--- start READING PASSAGE ---

Arts & Humanities

USU Creative Writing & Art Contest Announces 2023 Winners

By Ashley Wells |

"Back down the corridor" by Ben Nathan took first place in the graduate student category of USU's 30th annual Creative Writing & Art Contest.

USU’s Creative Writing & Art Contest has named the winners in its 30th annual competition, recognizing the best creative work by USU students.

Open to all USU undergraduate and graduate students from all departments and disciplines, the contest awards top writers of fiction, poetry and creative nonfiction, as well as visual artists in drawing, painting and photography. Each category received the blind review of expert judges drawn from the USU and Cache Valley arts community.

Jacob Taylor was named graduate fiction winner for their story “(in)Voluntarily Bound.”

“I began writing this story while thinking about the added stress the winter months place on unsheltered populations and individuals fleeing violence,” Taylor said. “This story grew from intersections of vulnerable populations placed in terrible situations.”

On her winning fiction piece, “Dead Leaves,” undergraduate winner Amber McCuen said: “When trying to respond to a prompt, I looked around my room for inspiration and saw the cowboy hat that I bought as a joke hanging up on my wall. I came up with two brothers fighting over it and then expanded from there. Over the course of the revising process, the story changed dramatically — I changed the point of view, removed a character and wrote an entirely new ending. This story has grown very dear to me and holds pieces of myself and my own experience throughout it, and I’m very excited to get to share it.”

“Abatre” by Jacob Taylor was selected for the graduate nonfiction winner.

“This essay sprung from my experiences working with the unsheltered population in Salt Lake County,” Taylor said, “specifically navigating the difficult and complex processes of abatement (removal of homeless encampments, often resulting in significant loss of physical resources for unsheltered individuals) implemented by the local government.”

--- end READING PASSAGE ---
--- start RECORDS SHOWN ---

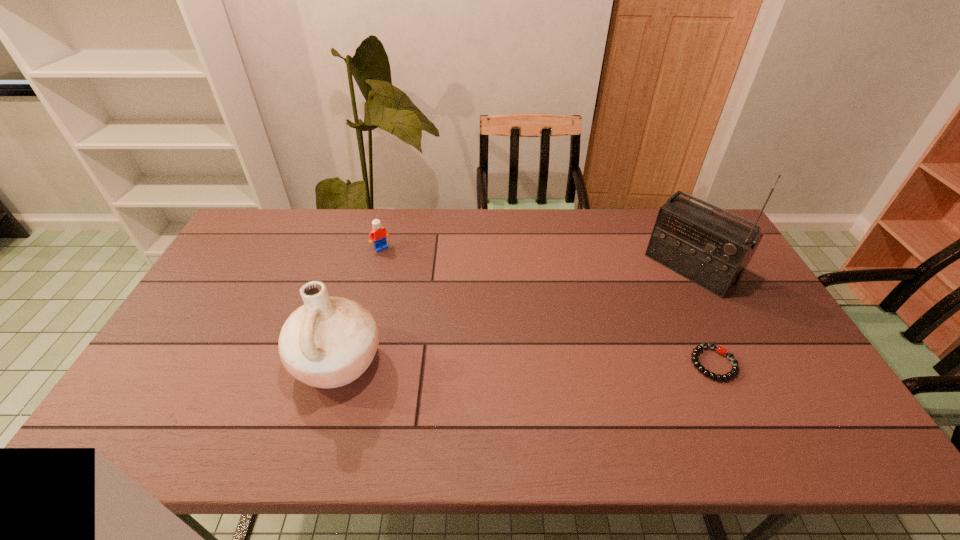
This screenshot has width=960, height=540. Find the location of `free region at the far edge of the desktop`. free region at the far edge of the desktop is located at coordinates (326, 220).

The width and height of the screenshot is (960, 540). What are the coordinates of `blank space at the near edge of the desktop` in the screenshot? It's located at (522, 393).

Identify the location of free location at the left edge. (227, 282).

The width and height of the screenshot is (960, 540). I want to click on vacant space at the right edge of the desktop, so click(771, 325).

This screenshot has height=540, width=960. I want to click on vacant space at the near left corner, so click(194, 389).

The width and height of the screenshot is (960, 540). I want to click on blank region between the pottery and the radio receiver, so click(x=514, y=315).

Locate an element on the screen. free space between the pottery and the bracelet is located at coordinates (526, 363).

In order to click on vacant area between the radio receiver and the bracelet in this screenshot , I will do `click(702, 316)`.

Image resolution: width=960 pixels, height=540 pixels. I want to click on vacant region between the shortest object and the Lego, so click(x=547, y=306).

Where is `vacant point located between the shortest object and the pottery`? The width and height of the screenshot is (960, 540). vacant point located between the shortest object and the pottery is located at coordinates (526, 363).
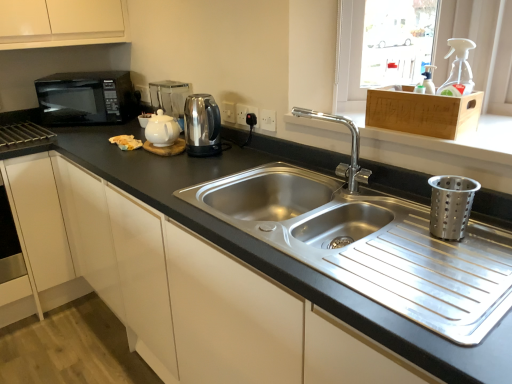
You are a GUI agent. You are given a task and a screenshot of the screen. Output one action in this format:
    pyautogui.click(x=<x>, y=<y>)
    Task: Click on the vacant area on top of wooden crate at upper right (from a real-world perspective)
    This screenshot has height=384, width=512.
    Given the screenshot: What is the action you would take?
    pyautogui.click(x=423, y=87)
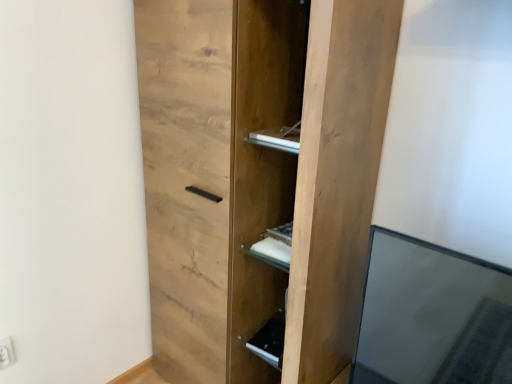
What do you see at coordinates (258, 176) in the screenshot? The height and width of the screenshot is (384, 512). I see `natural wood cupboard at center` at bounding box center [258, 176].

This screenshot has width=512, height=384. Find the location of `white plastic electric outlet at lower left`. white plastic electric outlet at lower left is located at coordinates pos(6,353).

Based on the photo, could you measure the distance between white plastic electric outlet at lower left and matte wood cabinet at lower center?

white plastic electric outlet at lower left and matte wood cabinet at lower center are 33.55 inches apart from each other.

Is matte wood cabinet at lower center completely or partially inside white plastic electric outlet at lower left?

That's incorrect, matte wood cabinet at lower center is not inside white plastic electric outlet at lower left.

Is white plastic electric outlet at lower left facing away from matte wood cabinet at lower center?

No, white plastic electric outlet at lower left's orientation is not away from matte wood cabinet at lower center.

In the scene shown: Between white plastic electric outlet at lower left and matte wood cabinet at lower center, which one has less height?

matte wood cabinet at lower center.

Between white plastic electric outlet at lower left and natural wood cupboard at center, which one has larger width?

Wider between the two is natural wood cupboard at center.

Is white plastic electric outlet at lower left not close to natural wood cupboard at center?

A: They are positioned close to each other.

Is white plastic electric outlet at lower left to the left or to the right of natural wood cupboard at center in the image?

Based on their positions, white plastic electric outlet at lower left is located to the left of natural wood cupboard at center.

Looking at this image, is matte wood cabinet at lower center oriented away from natural wood cupboard at center?

Yes, matte wood cabinet at lower center's orientation is away from natural wood cupboard at center.

Do you think matte wood cabinet at lower center is within natural wood cupboard at center, or outside of it?

matte wood cabinet at lower center is located inside natural wood cupboard at center.

From a real-world perspective, which is physically below, matte wood cabinet at lower center or natural wood cupboard at center?

From a 3D spatial view, matte wood cabinet at lower center is below.

Is matte wood cabinet at lower center next to natural wood cupboard at center?

They are not placed beside each other.

How many degrees apart are the facing directions of matte wood cabinet at lower center and white plastic electric outlet at lower left?

82.7 degrees.

Do you think matte wood cabinet at lower center is within white plastic electric outlet at lower left, or outside of it?

matte wood cabinet at lower center exists outside the volume of white plastic electric outlet at lower left.

From the image's perspective, is matte wood cabinet at lower center located beneath white plastic electric outlet at lower left?

Actually, matte wood cabinet at lower center appears above white plastic electric outlet at lower left in the image.

Is matte wood cabinet at lower center aimed at white plastic electric outlet at lower left?

No, matte wood cabinet at lower center is not facing towards white plastic electric outlet at lower left.

From a real-world perspective, relative to matte wood cabinet at lower center, is natural wood cupboard at center vertically above or below?

Clearly, from a real-world perspective, natural wood cupboard at center is above matte wood cabinet at lower center.

Does natural wood cupboard at center turn towards matte wood cabinet at lower center?

Yes, natural wood cupboard at center is oriented towards matte wood cabinet at lower center.

Based on the photo, are natural wood cupboard at center and matte wood cabinet at lower center beside each other?

No, natural wood cupboard at center is not with matte wood cabinet at lower center.

This screenshot has width=512, height=384. There is a matte wood cabinet at lower center. What are the coordinates of `cupboard above it (from a real-world perspective)` in the screenshot? It's located at coord(258,176).

Is natural wood cupboard at center to the right of white plastic electric outlet at lower left from the viewer's perspective?

Correct, you'll find natural wood cupboard at center to the right of white plastic electric outlet at lower left.

There is a white plastic electric outlet at lower left. At what (x,y) coordinates should I click in order to perform the action: click on cupboard above it (from a real-world perspective). Please return your answer as a coordinate pair (x, y). This screenshot has height=384, width=512. Looking at the image, I should click on (258, 176).

Can you confirm if natural wood cupboard at center is shorter than white plastic electric outlet at lower left?

No.

Is white plastic electric outlet at lower left completely or partially inside natural wood cupboard at center?

No, white plastic electric outlet at lower left is not inside natural wood cupboard at center.

Locate an element on the screen. The width and height of the screenshot is (512, 384). electric outlet that appears on the left of matte wood cabinet at lower center is located at coordinates (6, 353).

Find the location of a particular element. This screenshot has height=384, width=512. cupboard that appears above the white plastic electric outlet at lower left (from the image's perspective) is located at coordinates (258, 176).

Looking at the image, which one is located further to natural wood cupboard at center, white plastic electric outlet at lower left or matte wood cabinet at lower center?

The object further to natural wood cupboard at center is white plastic electric outlet at lower left.

Looking at this image, looking at the image, which one is located closer to matte wood cabinet at lower center, white plastic electric outlet at lower left or natural wood cupboard at center?

natural wood cupboard at center.

Looking at the image, which one is located further to white plastic electric outlet at lower left, natural wood cupboard at center or matte wood cabinet at lower center?

Based on the image, natural wood cupboard at center appears to be further to white plastic electric outlet at lower left.

Which object lies further to the anchor point white plastic electric outlet at lower left, matte wood cabinet at lower center or natural wood cupboard at center?

natural wood cupboard at center.

When comparing their distances from natural wood cupboard at center, does matte wood cabinet at lower center or white plastic electric outlet at lower left seem further?

Based on the image, white plastic electric outlet at lower left appears to be further to natural wood cupboard at center.

Based on their spatial positions, is natural wood cupboard at center or white plastic electric outlet at lower left closer to matte wood cabinet at lower center?

natural wood cupboard at center lies closer to matte wood cabinet at lower center than the other object.

At what (x,y) coordinates should I click in order to perform the action: click on cupboard between white plastic electric outlet at lower left and matte wood cabinet at lower center in the horizontal direction. Please return your answer as a coordinate pair (x, y). Looking at the image, I should click on (258, 176).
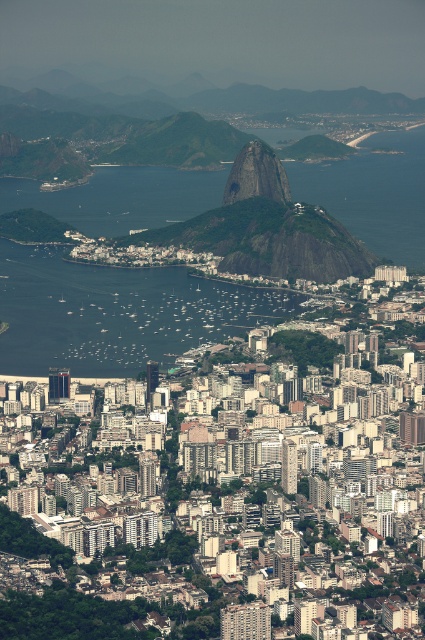
You are a drone operator trying to capture a photo of the clear blue water at center in Rio de Janeiro. According to the coordinates provided, where should you position the drone to ensure the water is centered in the frame?

The clear blue water at center is located at coordinates point (x=116, y=312), so the drone should be positioned to center the frame at those coordinates to capture the water accurately.

In the image of Rio de Janeiro, there is a point labeled as point [116,312]. What is located at this point?

The point [116,312] corresponds to clear blue water at center.

You are a tourist in Rio de Janeiro and want to take a photo of both the clear blue water at center and the green rock formation at center. Which one should you zoom in on to capture more details of the smaller object?

The green rock formation at center is smaller than the clear blue water at center, so you should zoom in on the green rock formation at center to capture more details of the smaller object.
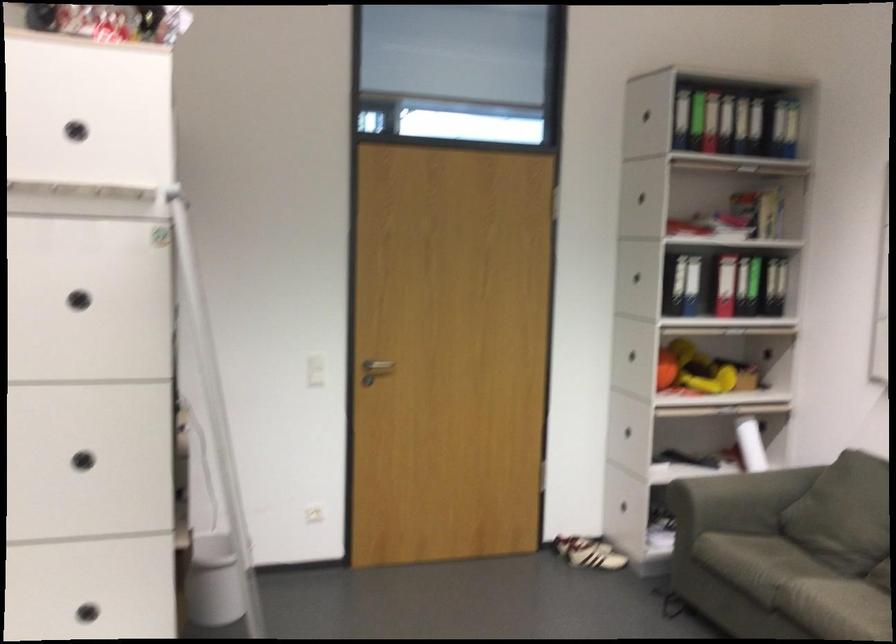
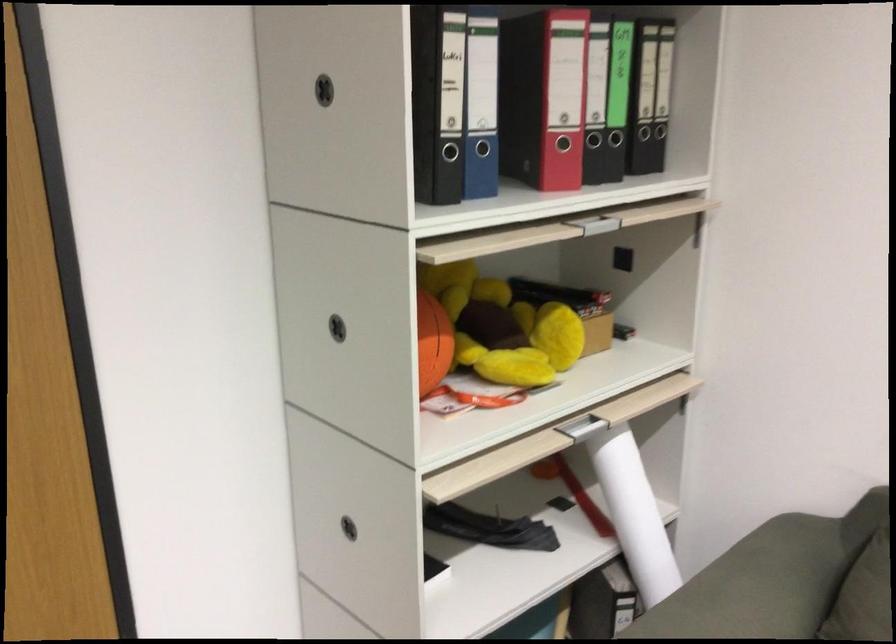
In the second image, find the point that corresponds to (814,345) in the first image.

(743, 260)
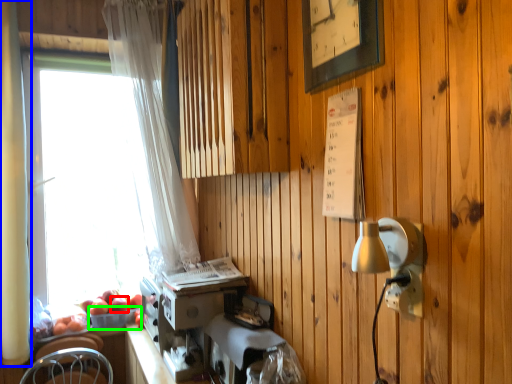
Question: Estimate the real-world distances between objects in this image. Which object is farther from apple (highlighted by a red box), curtain (highlighted by a blue box) or basket (highlighted by a green box)?

Choices:
 (A) curtain
 (B) basket

Answer: (A)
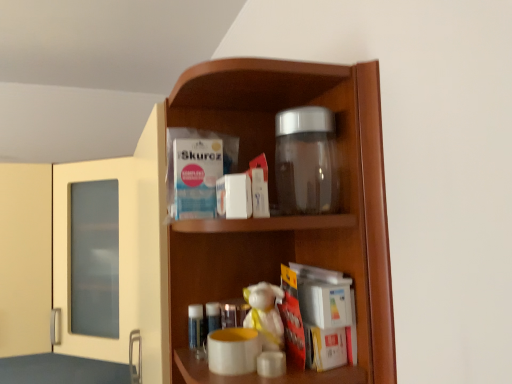
Question: Is transparent glass jar at upper center bigger than white plush toy at center?

Choices:
 (A) yes
 (B) no

Answer: (A)

Question: From a real-world perspective, is transparent glass jar at upper center located beneath white plush toy at center?

Choices:
 (A) no
 (B) yes

Answer: (A)

Question: From the image's perspective, does transparent glass jar at upper center appear lower than white plush toy at center?

Choices:
 (A) no
 (B) yes

Answer: (A)

Question: Considering the relative sizes of transparent glass jar at upper center and white plush toy at center in the image provided, is transparent glass jar at upper center thinner than white plush toy at center?

Choices:
 (A) yes
 (B) no

Answer: (B)

Question: Is transparent glass jar at upper center with white plush toy at center?

Choices:
 (A) yes
 (B) no

Answer: (B)

Question: Can you confirm if transparent glass jar at upper center is shorter than white plush toy at center?

Choices:
 (A) yes
 (B) no

Answer: (B)

Question: From a real-world perspective, does white plush toy at center sit lower than transparent glass jar at upper center?

Choices:
 (A) yes
 (B) no

Answer: (A)

Question: Is white plush toy at center far from transparent glass jar at upper center?

Choices:
 (A) yes
 (B) no

Answer: (B)

Question: Is white plush toy at center oriented away from transparent glass jar at upper center?

Choices:
 (A) no
 (B) yes

Answer: (A)

Question: Is white plush toy at center in front of transparent glass jar at upper center?

Choices:
 (A) yes
 (B) no

Answer: (B)

Question: Would you say transparent glass jar at upper center is part of white plush toy at center's contents?

Choices:
 (A) yes
 (B) no

Answer: (B)

Question: From a real-world perspective, is white plush toy at center over transparent glass jar at upper center?

Choices:
 (A) no
 (B) yes

Answer: (A)

Question: From a real-world perspective, does white plush toy at center stand above transparent glass jar at upper center?

Choices:
 (A) yes
 (B) no

Answer: (B)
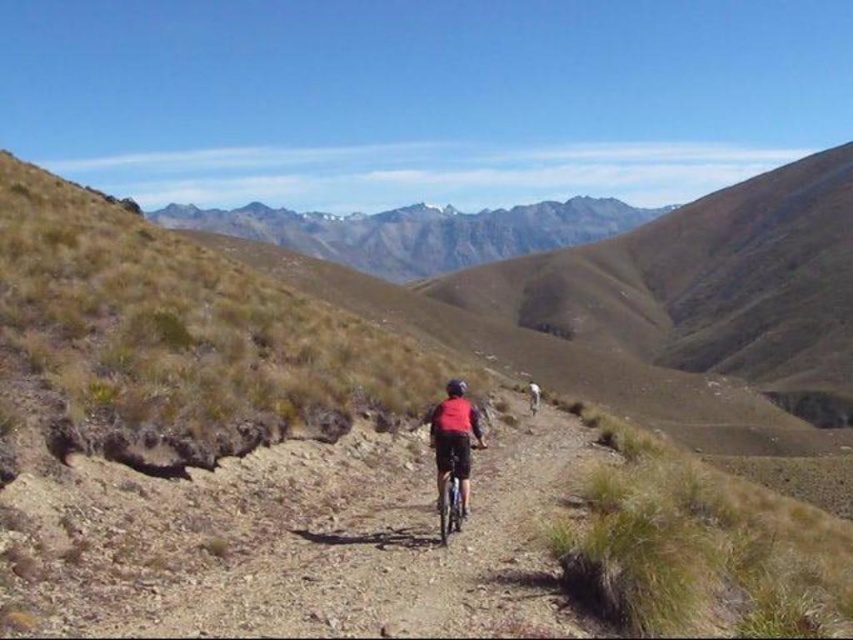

--- end RECORDS SHOWN ---

### OBJECTIVES
1: Answer these questions about the USU contest article:
(a) Which annual edition of the contest does the article announce?
(b) Whose work "Back down the corridor" took first place in the graduate student category?
(c) What object in her room gave Amber McCuen the idea for her story?
2: Please reproduce the stretch of the USU contest article from "Open to all" through "Valley arts community.".

### COMPLETED EXERCISE
1:
(a) The 30th annual contest.
(b) Ben Nathan's.
(c) A cowboy hat she had bought as a joke, hanging on her wall.

2:
Open to all USU undergraduate and graduate students from all departments and disciplines, the contest awards top writers of fiction, poetry and creative nonfiction, as well as visual artists in drawing, painting and photography. Each category received the blind review of expert judges drawn from the USU and Cache Valley arts community.